Center Mission
The engineering of plasmas is more difficult than the engineering of other states of matter: plasmas have many more mechanisms through which to actively redistribute energy to arrive at states preferential to the plasma -- regardless of engineering constraints. The solution space for transport equations coupled to Maxwell’s equations is rugged terrain with significant cliffs, peaks, and valleys that correspond to these many nonlinear transitions (instabilities). Further complicating the design/control process is the fact that the plasma is a dynamical system with rich intermittent and chaotic behaviors, which manifest as an additional source of uncertainty in plasma responses.
We need to develop kinetically aware, fast surrogate models for decision and active control in plasma applications. Robustness to CME events could be enhanced if we could make mitigation deployment decisions within the short window of time between the detection of a CME and its arrival at Earth. Of course, such decisions will require quantified confidence levels, since the cost of a mistake could be in the billions of dollars. Inertial Fusion Energy (IFE) power-plant concepts currently rely on fast repetition-rate lasers, with target implosions at 1-10 Hz (vs. sub-mHz frequencies of current Inertial Confinement Fusion (ICF) experiments). Given the need for mass-produced targets, active adjustment of the energy delivery (pulse amplitude, duration, shape, etc.) will be necessary to accommodate defects in the targets, requiring rapid assessment of the implosion efficiency and automated changes in the driver. In Magnetic Fusion Energy (MFE), tokamak detachment and disruption mitigation strategies require active control, especially for the latter, where the disruption can occur on tens of millisecond time scales. Uncontrolled plasma disruptions (and the ensuing generation of fast electrons) can cause reactor damage in the millions of dollars and result in significant down-time, so sophisticated plasma-response surrogates with quantified bias/uncertainty would significantly advance the state of the art in active control for MFE.
To focus our efforts, we will consider two target applications with the dual goal of integrating the thrust developments throughout the project, and providing a demonstration test-bed for mathematical breakthroughs.
Runaway electrons in MFE
Runaway electrons (RE) form as the plasma in a tokamak cools during the thermal quench stage in a disruption due to enhanced plasma resistivity and the corresponding increase of the induced loop voltage. Once they break free from collisional drag, REs become fundamentally kinetic since they cannot be controlled by self-collisional processes. As they accelerate, REs may pick up an increasing fraction of the plasma current, affecting magnetic field evolution. REs are confined by nested flux surfaces in a tokamak and can accelerate to sufficiently large energies to eventually rupture the vacuum wall, which is a key obstacle for the prospects of MFE as an energy source. Understanding RE generation and dynamics is a phenomenal applied mathematics challenge, in principle requiring the integration of the high-dimensional relativistic Vlasov-Fokker-Planck (VFP) equation over magnetohydrodynamic (MHD) timescales (much longer than electron collision and transit times). The ultimate goal is to understand magnetic field evolution in the presence of an evolving RE population and how to affect it to prevent RE formation and acceleration. Addressing this challenge will require the tools proposed in CHaRMNET, including hierarchical multiscale methods, data-driven surrogates, and MF approaches for control and UQ (to identify suitable mitigation strategies at the engineering scale).
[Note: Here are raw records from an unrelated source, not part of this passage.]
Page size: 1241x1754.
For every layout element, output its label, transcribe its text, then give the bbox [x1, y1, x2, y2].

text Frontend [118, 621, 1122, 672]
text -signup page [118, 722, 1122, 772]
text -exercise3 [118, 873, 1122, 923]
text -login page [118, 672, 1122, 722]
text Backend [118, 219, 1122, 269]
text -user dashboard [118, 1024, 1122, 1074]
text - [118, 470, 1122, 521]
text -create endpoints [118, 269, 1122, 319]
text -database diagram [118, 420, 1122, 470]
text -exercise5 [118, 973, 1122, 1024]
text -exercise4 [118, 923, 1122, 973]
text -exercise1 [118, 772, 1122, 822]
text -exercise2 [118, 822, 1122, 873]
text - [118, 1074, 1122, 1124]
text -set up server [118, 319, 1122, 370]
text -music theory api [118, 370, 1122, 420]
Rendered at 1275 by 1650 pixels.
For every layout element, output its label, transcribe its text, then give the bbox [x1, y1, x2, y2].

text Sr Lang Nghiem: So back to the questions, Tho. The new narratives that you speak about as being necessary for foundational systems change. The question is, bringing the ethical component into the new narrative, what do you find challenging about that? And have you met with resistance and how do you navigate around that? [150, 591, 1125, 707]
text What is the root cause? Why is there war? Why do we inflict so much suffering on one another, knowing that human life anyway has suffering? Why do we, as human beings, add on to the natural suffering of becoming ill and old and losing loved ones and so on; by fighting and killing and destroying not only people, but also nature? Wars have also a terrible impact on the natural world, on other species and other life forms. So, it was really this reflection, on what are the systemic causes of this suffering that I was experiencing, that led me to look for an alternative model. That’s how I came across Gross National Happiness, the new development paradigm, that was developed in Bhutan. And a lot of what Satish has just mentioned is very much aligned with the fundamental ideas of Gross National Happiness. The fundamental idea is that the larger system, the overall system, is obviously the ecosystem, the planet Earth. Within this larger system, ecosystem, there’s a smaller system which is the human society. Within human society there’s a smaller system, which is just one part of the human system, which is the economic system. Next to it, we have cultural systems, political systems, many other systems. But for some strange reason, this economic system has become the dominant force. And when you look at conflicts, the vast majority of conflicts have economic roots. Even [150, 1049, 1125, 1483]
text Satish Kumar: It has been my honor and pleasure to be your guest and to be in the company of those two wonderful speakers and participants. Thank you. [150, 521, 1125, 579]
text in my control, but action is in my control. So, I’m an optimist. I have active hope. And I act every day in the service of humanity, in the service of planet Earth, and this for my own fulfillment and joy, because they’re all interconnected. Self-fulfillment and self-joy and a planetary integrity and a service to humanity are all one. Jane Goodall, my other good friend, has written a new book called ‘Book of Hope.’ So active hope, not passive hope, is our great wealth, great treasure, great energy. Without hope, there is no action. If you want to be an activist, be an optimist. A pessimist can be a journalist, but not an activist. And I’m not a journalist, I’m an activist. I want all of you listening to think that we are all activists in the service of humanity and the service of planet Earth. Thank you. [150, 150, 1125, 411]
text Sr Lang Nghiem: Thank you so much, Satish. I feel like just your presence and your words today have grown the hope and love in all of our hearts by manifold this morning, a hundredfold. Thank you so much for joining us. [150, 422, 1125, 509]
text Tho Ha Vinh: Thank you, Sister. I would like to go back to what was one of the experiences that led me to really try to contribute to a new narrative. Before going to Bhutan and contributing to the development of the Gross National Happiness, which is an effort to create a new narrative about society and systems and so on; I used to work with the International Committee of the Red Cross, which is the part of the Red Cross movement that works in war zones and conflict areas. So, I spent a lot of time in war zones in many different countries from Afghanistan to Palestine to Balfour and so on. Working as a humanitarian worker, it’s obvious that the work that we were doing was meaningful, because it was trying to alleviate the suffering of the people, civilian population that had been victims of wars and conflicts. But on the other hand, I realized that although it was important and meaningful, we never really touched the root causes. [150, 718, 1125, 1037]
Nonequilibrium hohlraum physics (NHP) for ICF/IFE
The National Ignition Facility ignited a laser-driven compressed fusion fuel capsule in August, 2021. While momentous, this outcome has not yet been reproduced. Achieving reproducible ignition is critical for ICF National Security purposes and for the long-term prospects of IFE. The largest source of uncertainty in current modeling capabilities is the hohlraum, a cylindrical device that encloses the capsule containing the fusion fuel, that transforms laser energy into X-ray energy that bathes and compresses the capsule. Lack of irradiation uniformity leads to capsule implosion degradation, critically impacting the prospects for ignition. Maximizing radiation uniformity is therefore critical, which can be cast as an optimal-design-under-uncertainty problem. Addressing this challenge requires modeling both kinetic plasmas and radiation fields, coupled with lasers in realistic geometries. This problem is a second phenomenal applied mathematics challenge, with important ramifications for national security and the attainment of fusion energy on Earth, that touches on all of CHaRMNET's themes.